# [Your goal]
Throughout the material below, tally the lines containing "caption" and give the total with no accompanying text.

··· Records for the exercise

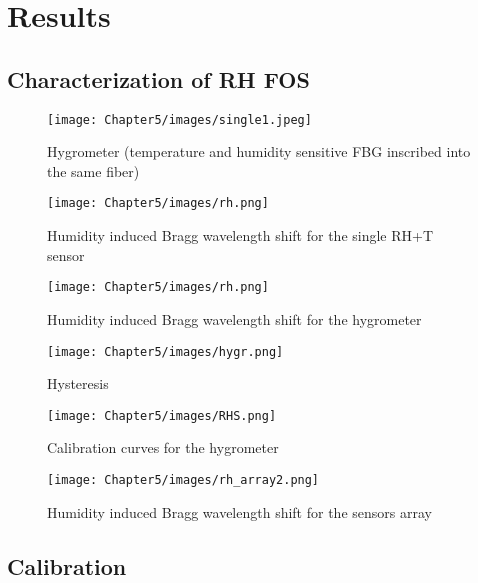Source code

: \newpage


\section{Results}


\subsection{Characterization of RH FOS}

\begin{figure}[!h]
\centering
\texttt{[image: Chapter5/images/single1.jpeg]}
\caption{Hygrometer (temperature and humidity sensitive FBG inscribed into the same fiber)}
\label{fig_single_photo}
\end{figure}

\begin{figure}[!h]
\centering
\texttt{[image: Chapter5/images/rh.png]}
\caption{Humidity induced Bragg wavelength shift for the single RH+T sensor}
\label{fig_single_wavelength}
\end{figure}


\begin{figure}[!h]
\centering
\texttt{[image: Chapter5/images/rh.png]}
\caption{Humidity induced Bragg wavelength shift for the hygrometer}
\label{fig_single_wavelength}
\end{figure}


\begin{figure}[!h]
\centering
\texttt{[image: Chapter5/images/hygr.png]}
\caption{Hysteresis}
\label{fig_hygrometer1}
\end{figure}


\begin{figure}[!h]
\centering
\texttt{[image: Chapter5/images/RHS.png]}
\caption{Calibration curves for the hygrometer}
\label{fig_single_calibration}
\end{figure}


\begin{figure}[!h]
\centering
\texttt{[image: Chapter5/images/rh\_array2.png]}
\caption{Humidity induced Bragg wavelength shift for the sensors array}
\label{fig_single_calibration}
\end{figure}

\subsection{Calibration}

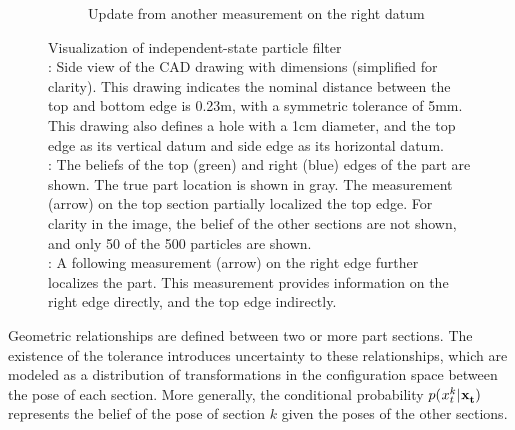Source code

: \documentclass[../thesis.tex]{subfiles}
\begin{document}
\begin{figure}
\begin{subfigure}[b]{.9\linewidth}
    \caption{Update from another measurement on the right datum}
    \label{fig:Overview:belief_right}
  \end{subfigure}
  \caption{
    Visualization of independent-state particle filter\\
\protect{}: Side view of the CAD drawing with dimensions (simplified for clarity). 
This drawing indicates the nominal distance between the top and bottom edge is 0.23m, with a symmetric tolerance of 5mm.
This drawing also defines a hole with a 1cm diameter, and the top edge as its vertical datum and side edge as its horizontal datum.\\ 
\protect{}: The beliefs of the top (green) and right (blue) edges of the part are shown. 
The true part location is shown in gray. 
The measurement (arrow) on the top section partially localized the top edge.
For clarity in the image, the belief of the other sections are not shown, and only 50 of the 500 particles are shown.\\
\protect{}: 
A following measurement (arrow) on the right edge further localizes the part. 
This measurement provides information on the right edge directly, and the top edge indirectly.
}
  \label{fig:Overview}
\end{figure}

Geometric relationships are defined between two or more part sections. The existence of the tolerance introduces uncertainty to these relationships, which are modeled as a distribution of transformations in the configuration space between the pose of each section. 
More generally, the conditional probability $p(\particle[t][][k]|\mathbf{\particle[t]})$ represents the belief of the pose of section $k$ given the poses of the other sections.


%
%	
\end{document}
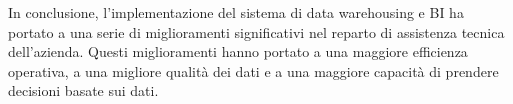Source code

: In conclusione, l'implementazione del sistema di data warehousing e BI ha portato a una serie di miglioramenti significativi nel reparto di assistenza tecnica dell'azienda. Questi miglioramenti hanno portato a una maggiore efficienza operativa, a una migliore qualità dei dati e a una maggiore capacità di prendere decisioni basate sui dati.

\begin{comment}
\subsection{Conclusioni finali}

In conclusione, grazie ad un sistema progettato ad hoc sulle esigenze precedentemente definite, l'analisi ha coinvolto la raccolta, la pulizia e la trasformazione dei dati esistenti, consentendo di identificare le tendenze, modelli e criticità nel funzionamento del reparto di assistenza tecnica. L'utilizzo di strumenti di business intelligence che mettessero a disposizione statistiche e visualizzazioni delle informazioni così ricavate, ha facilitato la comprensione delle dinamiche sottostanti e ha fornito una base solida per la gestione del relativo processo aziendale. La combinazione di queste tecnologie fornisce una base solida per la presa di decisioni informate, consentendo all'azienda di rimanere competitiva e orientata al futuro.

In altre parole, questo progetto ha dimostrato l'importanza che un sistema di gestione ed analisi dati può avere nel miglioramento delle logiche aziendali. Attraverso uno studio approfondito e una progettazione minuziosa di un sistema basato sulle necessità dell'azienda, è possibile proporre soluzioni concrete che permettono di aumentare l'efficienza, l'efficacia, la qualità e la sicurezza delle prese di decisioni da parte dei manager aziendali. L'implementazione del sistema ha portato a miglioramenti nelle logiche aziendali. La capacità di monitorar in tempo reale le richieste dei clienti, anticipare le esigenze e ottimizzare le risorse ha contribuito ad una maggiore efficienza operativa del reparto in questione. La BI ha fornito strumenti per l'identificazione proattiva dei problemi e la pianificazione strategica delle risorse. Questo perché la la messa a disposizione delle informazioni chiare e dettagliate ha permesso ai manager aziendali di prendere decisioni informate e guidate dai dati strutturati.

Tuttavia, è importante sottolineare che la progettazione e l'implementazione di un sistema così definito è un processo complesso che richiede una pianificazione accurata e una relativa efficace gestione. Se tale requisiti non venissero soddisfati, il risultato del progetto stesso potrebbe riportare risultati negativi da ogni punto di vista, comportando a questo punto il rischio di compromettere il processo decisionale che si vorrebbe migliorare. Inoltre, il successo di un tale sistema, come spesso accennato durante lo studio, dipende in gran parte dalla qualità dei dati recuperati e messi poi a disposizione e dalle capacità dell'azienda di sfruttare efficacemente le informazioni derivate dall'analisi degli stessi.


\end{comment}
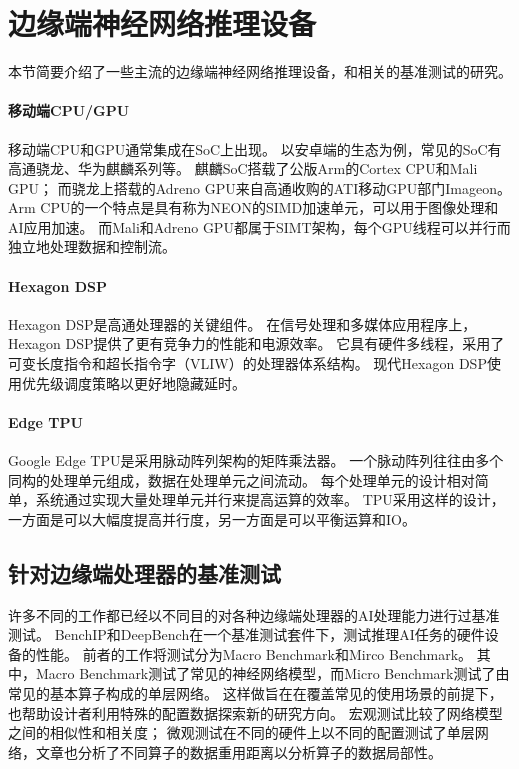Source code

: \section{边缘端神经网络推理设备}
本节简要介绍了一些主流的边缘端神经网络推理设备，和相关的基准测试的研究。

\paragraph{移动端CPU/GPU}
移动端CPU和GPU通常集成在SoC上出现。
以安卓端的生态为例，常见的SoC有高通骁龙、华为麒麟系列等。
麒麟SoC搭载了公版Arm的Cortex CPU和Mali GPU；
而骁龙上搭载的Adreno GPU来自高通收购的ATI移动GPU部门Imageon。
Arm CPU的一个特点是具有称为NEON的SIMD加速单元，可以用于图像处理和AI应用加速。
而Mali和Adreno GPU都属于SIMT架构，每个GPU线程可以并行而独立地处理数据和控制流。

\paragraph{Hexagon DSP}
Hexagon DSP是高通处理器的关键组件。
在信号处理和多媒体应用程序上，Hexagon DSP提供了更有竞争力的性能和电源效率。
它具有硬件多线程，采用了可变长度指令和超长指令字（VLIW）的处理器体系结构。
现代Hexagon DSP使用优先级调度策略以更好地隐藏延时。

\paragraph{Edge TPU}
Google Edge TPU是采用脉动阵列架构的矩阵乘法器。
一个脉动阵列往往由多个同构的处理单元组成，数据在处理单元之间流动。
每个处理单元的设计相对简单，系统通过实现大量处理单元并行来提高运算的效率。
TPU采用这样的设计，一方面是可以大幅度提高并行度，另一方面是可以平衡运算和IO。

\subsection{针对边缘端处理器的基准测试}
许多不同的工作都已经以不同目的对各种边缘端处理器的AI处理能力进行过基准测试。
BenchIP\cite{tao2017benchip}和DeepBench\cite{deepbench}在一个基准测试套件下，测试推理AI任务的硬件设备的性能。
前者的工作将测试分为Macro Benchmark和Mirco Benchmark。
其中，Macro Benchmark测试了常见的神经网络模型，而Micro Benchmark测试了由常见的基本算子构成的单层网络。
这样做旨在在覆盖常见的使用场景的前提下，也帮助设计者利用特殊的配置数据探索新的研究方向。
宏观测试比较了网络模型之间的相似性和相关度；
微观测试在不同的硬件上以不同的配置测试了单层网络，文章也分析了不同算子的数据重用距离以分析算子的数据局部性。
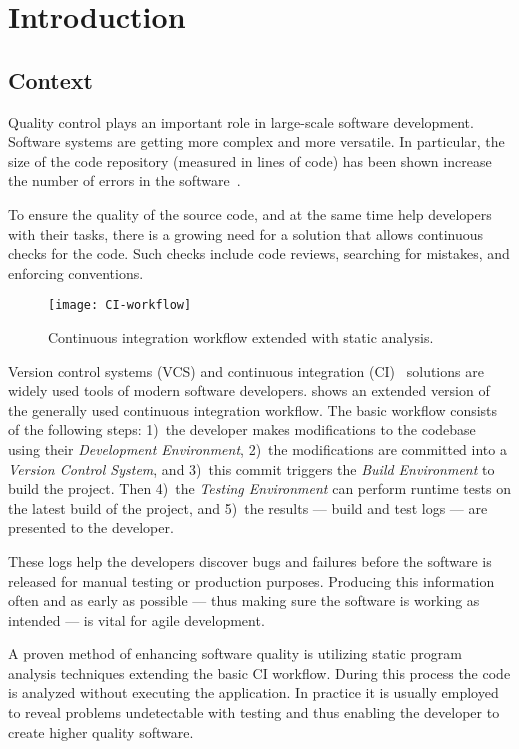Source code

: \chapter{Introduction}
\label{chap:introduction}

\section{Context}
Quality control plays an important role in large-scale software development. Software systems are getting more complex and more versatile. In particular, the size of the code repository (measured in lines of code) has been shown increase the number of errors in the software~\cite{DBLP:journals/isj/StamelosAOB02}.

To ensure the quality of the source code, and at the same time help developers with their tasks, there is a growing need for a solution that allows continuous checks for the code. Such checks include code reviews, searching for mistakes, and enforcing conventions.~\cite{Vasilescu:2015:QPO:2786805.2786850}

\begin{figure}[!ht]
	\centering
	\texttt{[image: CI-workflow]}
	\caption{Continuous integration workflow extended with static analysis.}
	\label{fig:CI-workflow}
\end{figure}

Version control systems (VCS) and continuous integration (CI)~\cite{CI} solutions are widely used tools of modern software developers.  shows an extended version of the generally used continuous integration workflow.
The basic workflow consists of the following steps: 1)~the developer makes modifications to the codebase using their \textit{Development Environment}, 2)~the modifications are committed into a \textit{Version Control System}, and 3)~this commit triggers the \textit{Build Environment} to build the project. Then 4)~the \textit{Testing Environment} can perform runtime tests on the latest build of the project, and 5)~the results --- build and test logs --- are presented to the developer.

These logs help the developers discover bugs and failures before the software is released for manual testing or production purposes. Producing this information often and as early as possible --- thus making sure the software is working as intended --- is vital for agile development.

A proven method of enhancing software quality is utilizing static program analysis techniques extending the basic CI workflow. During this process the code is analyzed without executing the application. In practice it is usually employed to reveal problems undetectable with testing and thus enabling the developer to create higher quality software.


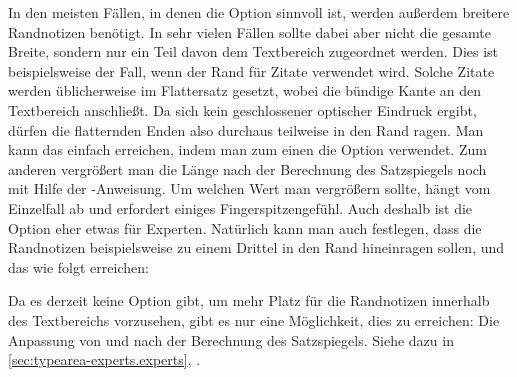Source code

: \begin{Explain}
  In den meisten Fällen, in denen die Option  sinnvoll ist,
  werden außerdem breitere Randnotizen benötigt. In sehr vielen Fällen sollte
  dabei aber nicht die gesamte Breite, sondern nur ein Teil davon dem
  Textbereich zugeordnet werden. Dies ist beispielsweise der Fall, wenn der
  Rand für Zitate verwendet wird. Solche Zitate werden üblicherweise im
  Flattersatz gesetzt, wobei die bündige Kante an den Textbereich
  anschließt. Da sich kein geschlossener optischer Eindruck ergibt, dürfen die
  flatternden Enden also durchaus teilweise in den Rand ragen. Man kann das
  einfach erreichen, indem man zum einen die Option 
  verwendet. Zum anderen vergrößert man die Länge  nach
  der Berechnung des Satzspiegels noch mit Hilfe der
  -Anweisung. Um welchen Wert man vergrößern sollte, hängt
  vom Einzelfall ab und erfordert einiges Fingerspitzengefühl. Auch deshalb
  ist die Option  eher etwas für Experten. Natürlich kann
  man auch festlegen, dass die Randnotizen beispielsweise zu einem Drittel in
  den Rand hineinragen sollen, und das wie folgt erreichen:
\begin{lstcode}
  \setlength{\marginparwidth}{1.5\marginparwidth}
\end{lstcode}

  Da es derzeit keine Option gibt, um mehr Platz für die Randnotizen innerhalb
  des Textbereichs vorzusehen, gibt es nur eine Möglichkeit, dies zu
  erreichen: %
\iftrue %
  Die Anpassung von  und
   nach der Berechnung des
  Satzspiegels. Siehe dazu
   in
  \autoref{sec:typearea-experts.experts},
  .
%
\else
%
  Man verzichtet auf die Option \Option{mpinclude} oder setzt
  \Option{mpinclude} auf \PValue{false}, verringert nach der
  Satzspiegelberechnung die Breite des Textbereichs \Macro{textwidth} und
  setzt die Breite des Bereichs der Randnotizen auf den Wert, um den man die
  Breite des Textbereichs verringert hat. Leider lässt sich dieses Vorgehen
  nicht mit der automatischen Berechnung des \PName{DIV}-Wertes verbinden.
  Demgegenüber wird \Option{mpinclude} bei
  \OptionValueRef{\LabelBase}{DIV}{calc}\IndexOption{DIV=calc} (siehe
  \DescPageRef{typearea.option.DIV.calc}) berücksichtigt.
%
\fi
\end{Explain}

······

# [Solution]
9